Thanks to Karen Spears Zacharias and the folks at Zondervan for sending me a copy of Where’s Your Jesus Now?: Examining how Fear Erodes our Faith (Zondervan 2008).
I learned of this book through John Frye’s blog where he did a review of this book. His review interested me enough that I stepped out and asked the author if I could get a review copy to put up on my blog. Well, it was only a few days later the I found it in my mail box. So, I was glad to get into it strait away.
Where is your Jesus Now? is a series of essays Zacharias wrote in exploring the intersection of faith and fear and how letting fear control one’s life erode faith in God. She starts out with an essay about a guy named Eric Shannon who while a religious man ended up becoming an extremely controlling husband and father to the point that he developed a cult mentality that in the end cost him his life and the life of others. The question becomes how did a guy who was raised in the church become such a control freak and one willing to kill even his own mother if it came too it (though he didn’t but was killed in a shootout with the Police)? Fear. Eric Shannon and many others talked about in the book, even conservatives like Ann Coulter, let fear of differences and possibly even acceptance control their lives and how they interact with others. In the first essay Zacharias writes of Eric Shannon:
Eric’s Fundamentalist beliefs [he some how ended up following a strict form of legalistic Judaism] gave him the one thing he was searching for – justification.

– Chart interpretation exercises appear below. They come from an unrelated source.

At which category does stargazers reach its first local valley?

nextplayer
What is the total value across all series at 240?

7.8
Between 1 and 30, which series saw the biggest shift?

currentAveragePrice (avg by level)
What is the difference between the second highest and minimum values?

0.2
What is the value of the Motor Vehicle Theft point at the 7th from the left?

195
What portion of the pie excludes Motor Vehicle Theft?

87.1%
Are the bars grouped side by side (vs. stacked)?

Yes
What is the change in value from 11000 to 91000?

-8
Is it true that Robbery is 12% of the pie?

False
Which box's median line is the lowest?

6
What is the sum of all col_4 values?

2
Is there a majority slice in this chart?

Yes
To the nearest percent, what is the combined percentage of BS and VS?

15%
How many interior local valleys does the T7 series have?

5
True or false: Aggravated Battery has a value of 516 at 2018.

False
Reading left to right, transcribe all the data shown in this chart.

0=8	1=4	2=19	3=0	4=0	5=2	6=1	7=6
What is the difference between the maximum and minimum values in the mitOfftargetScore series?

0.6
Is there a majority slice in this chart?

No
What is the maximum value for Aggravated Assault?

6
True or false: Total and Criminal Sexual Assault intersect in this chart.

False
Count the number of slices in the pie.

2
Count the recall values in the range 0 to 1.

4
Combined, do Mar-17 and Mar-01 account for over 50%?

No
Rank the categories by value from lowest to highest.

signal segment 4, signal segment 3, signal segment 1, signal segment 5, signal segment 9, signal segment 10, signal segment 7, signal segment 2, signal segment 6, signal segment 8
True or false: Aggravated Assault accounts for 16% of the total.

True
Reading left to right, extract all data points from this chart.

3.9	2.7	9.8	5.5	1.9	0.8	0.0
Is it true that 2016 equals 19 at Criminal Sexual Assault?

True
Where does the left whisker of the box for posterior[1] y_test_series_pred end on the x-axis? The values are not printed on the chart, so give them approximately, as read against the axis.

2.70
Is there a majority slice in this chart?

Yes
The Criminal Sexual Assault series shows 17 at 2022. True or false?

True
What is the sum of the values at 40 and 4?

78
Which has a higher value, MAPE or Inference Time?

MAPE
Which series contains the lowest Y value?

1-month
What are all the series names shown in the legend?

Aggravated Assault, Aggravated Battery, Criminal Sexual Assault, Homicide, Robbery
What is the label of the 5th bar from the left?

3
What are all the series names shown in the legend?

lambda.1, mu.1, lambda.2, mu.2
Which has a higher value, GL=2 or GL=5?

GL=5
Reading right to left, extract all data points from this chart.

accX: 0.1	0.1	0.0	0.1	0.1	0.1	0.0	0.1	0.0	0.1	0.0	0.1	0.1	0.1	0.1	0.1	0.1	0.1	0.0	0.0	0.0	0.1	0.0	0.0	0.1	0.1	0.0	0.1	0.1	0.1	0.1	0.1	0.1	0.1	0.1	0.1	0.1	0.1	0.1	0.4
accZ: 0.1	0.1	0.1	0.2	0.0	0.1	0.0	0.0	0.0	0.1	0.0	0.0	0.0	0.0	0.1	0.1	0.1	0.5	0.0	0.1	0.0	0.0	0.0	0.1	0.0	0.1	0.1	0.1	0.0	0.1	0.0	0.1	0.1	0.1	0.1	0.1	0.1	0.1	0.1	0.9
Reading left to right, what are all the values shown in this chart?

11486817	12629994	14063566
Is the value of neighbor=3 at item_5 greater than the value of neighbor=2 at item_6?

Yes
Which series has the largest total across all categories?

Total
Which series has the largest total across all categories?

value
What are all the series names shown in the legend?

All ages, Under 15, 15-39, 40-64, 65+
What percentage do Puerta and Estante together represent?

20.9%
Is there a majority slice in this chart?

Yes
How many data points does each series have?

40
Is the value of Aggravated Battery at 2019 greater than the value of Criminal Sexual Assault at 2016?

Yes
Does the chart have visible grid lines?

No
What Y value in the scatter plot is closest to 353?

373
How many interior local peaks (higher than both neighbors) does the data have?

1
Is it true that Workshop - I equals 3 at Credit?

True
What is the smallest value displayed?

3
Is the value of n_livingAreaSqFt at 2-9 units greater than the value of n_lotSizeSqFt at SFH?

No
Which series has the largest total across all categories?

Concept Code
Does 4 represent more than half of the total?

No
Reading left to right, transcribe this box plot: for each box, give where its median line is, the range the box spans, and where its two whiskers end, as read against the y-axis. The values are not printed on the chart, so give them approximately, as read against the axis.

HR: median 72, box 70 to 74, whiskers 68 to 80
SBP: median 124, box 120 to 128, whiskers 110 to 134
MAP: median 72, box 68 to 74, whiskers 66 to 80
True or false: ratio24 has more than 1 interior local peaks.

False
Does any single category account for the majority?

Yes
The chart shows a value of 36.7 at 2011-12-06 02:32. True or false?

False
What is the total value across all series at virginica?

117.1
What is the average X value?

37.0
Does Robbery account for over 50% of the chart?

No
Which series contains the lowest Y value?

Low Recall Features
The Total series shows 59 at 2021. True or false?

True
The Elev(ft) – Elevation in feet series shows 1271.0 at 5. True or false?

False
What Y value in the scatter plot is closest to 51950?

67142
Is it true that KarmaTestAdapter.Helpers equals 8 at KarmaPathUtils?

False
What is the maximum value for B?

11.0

With God on his side, who could stand against him? Eric felt it was his right to intimidate others. He did so without fear of retaliation or repercussions because God was his defender. It was Eric and God against the world. Eric trusted no one, particularly not anyone affiliated with any government agencies [before he was killed they took his kids away – the shoot out was when he was trying to take them back]. [brackets mine] (13).
In doing this review and reflecting on this book from a pastoral point of view, I think acceptance is as much an issue as fear in this book. People who live in fear often long for but yet fear acceptance and so tend to isolate themselves and reject others. Does this make sense? Zacharias later shares:
In his paranoia-fueled fervor, Eric Shannon went in search of a God of retribution, and he missed the God of redemption altogether. But Eric isn’t the only one who has been waylaid by fear and despair. Lately it seems far too many of us are inclined to exploit faith as Eric did, relying on it as justification to disdain, dismiss, and destroy others. I’ve done it. You’ve probably done it too. (25)
With this the tone of the rest of the book is set: what is it that drives people to reject and control others and in many ways try to control God? Fear and despair. When we let fear control us we begin to lose faith and trust in God. When this happens life gets messy and it gets messy fast.
In my personal opinion, this book is in many ways prophetic. It’s prophetic in the OT prophets sense. The kind of prophetic speech that made the religious leaders nervous and embarrassed. Prophets are like a burr under the saddle – you just can’t get comfortable when they are around. Even so, Zacharias is witty, funny and a good story teller (one could easily laugh, cry, get angry, cheer or be silent and maybe even want to throw it at the wall when reading this book) – these things keep one distracted from the fact that the reader (either conservative or liberal) is constantly shifting in his or her seat because of the burr under the saddle. What is the burr? That at some point we need to let go of fear and lay hold of love and acceptance. That life isn’t just about us but about following the Lord and accepting others as God has accepted us. Let go of fear and lay hold of a God of redemption, forgiveness, and acceptance.
I highly recommend this book to those wanting to explore such issues.